1階のX0通り 20.46kN と 2階のX0通り 7.49kN の差
20.46-7.49=12.97kN がX0〜X1間のX0側のせん断力である。

 同様にして X2〜X3間のX3側の せん断力は、
1階のX3通り 20.46kN と 2階のX3通り 9.99kN の差
20.46-9.99=10.47kN がX2〜X3間のX3側のせん断力になる。

 中間部の床に作用するせん断力を求めるための準備として、2階の床面に作用する水平力の平均を求める。
1階の耐力壁に作用する水平力の合計は、
20.46+15.35+20.46=56.26kN
2階の耐力壁に作用する水平力の合計は、
7.49+5.99+9.99=23.47kN
X方向の建物の長さが 10mゆえ、
(56.26-23.47)/10=3.28kN/m

後は、先ほど求めた X0通りのせん断力を出発点にして、足したり引いたりする。
X0〜X1間のX1寄りのせん断力は、
12.97-3.28x3=3.13kN
である。
X1通りには、2階の耐力壁からの水平力 5.99kNが作用しているので、
X1通りを境にして せん断力が変化する。
3.13-5.99=-2.86kN
である。
マイナスであろうと、プラスであろうと、せん断力が生じていることには変わりない。
これが、X1〜X2間のX1寄りの せん断力の値である。

X1〜X2間のX2寄りの床面に作用する せん断力は、
-2.86-3.28x3=-12.70kN

X2通りには、1階の耐力壁があり、15.35kNのせん断力を負担しているので、
-12.70+15.35=2.65kN
がX2〜X3間のX2寄りの床面に作用する せん断力になる。

X2〜X3間のX3寄りの床面に作用する せん断力は、
2.65-3.28x4=-10.47kN
となり、X3通りの上下階の耐力壁が負担する せん断力の差と等しくなる。

 このような計算を、各階、X方向、Y方向について行い、床の合板の釘打ちの検討を行うのである。
床面に吹き抜けがあれば、それだけ、せん断力を負担する床が少なくなるので、釘打ちの間隔を狭くするとか、CN50をCN65 にすることも必要になる。
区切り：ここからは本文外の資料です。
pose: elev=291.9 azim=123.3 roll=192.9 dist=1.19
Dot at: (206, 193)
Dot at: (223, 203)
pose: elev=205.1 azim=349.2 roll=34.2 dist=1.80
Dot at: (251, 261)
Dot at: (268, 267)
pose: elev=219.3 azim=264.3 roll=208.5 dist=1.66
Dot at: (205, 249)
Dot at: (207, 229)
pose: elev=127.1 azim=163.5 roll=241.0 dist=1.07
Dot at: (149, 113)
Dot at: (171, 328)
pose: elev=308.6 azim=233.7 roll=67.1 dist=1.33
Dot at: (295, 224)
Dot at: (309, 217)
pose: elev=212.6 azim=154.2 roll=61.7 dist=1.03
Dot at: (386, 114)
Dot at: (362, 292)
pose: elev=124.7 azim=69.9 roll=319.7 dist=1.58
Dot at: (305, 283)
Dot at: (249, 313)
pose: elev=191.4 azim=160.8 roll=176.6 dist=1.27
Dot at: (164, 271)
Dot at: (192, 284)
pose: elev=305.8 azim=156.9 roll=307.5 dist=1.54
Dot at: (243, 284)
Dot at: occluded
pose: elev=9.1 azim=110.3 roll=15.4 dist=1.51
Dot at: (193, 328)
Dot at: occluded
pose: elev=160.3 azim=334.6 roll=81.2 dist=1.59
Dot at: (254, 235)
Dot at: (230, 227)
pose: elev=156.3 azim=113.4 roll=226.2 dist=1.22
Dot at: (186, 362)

 この計算方法は、軸組工法でも2x4工法でも、S造でもRC造でも、何にでも適用できる。
2x4工法の設計者は、2x4工法で頭が一杯になり、軸組工法のことは頭に入らない。
軸組工法の設計者は、軸組工法で頭が一杯になり、他の工法を学ぶ余裕がない。
 木造は特殊で難しいという人は、かなり高度な設計を行っている人に違いない。
2x4工法も特殊な工法かもしれない。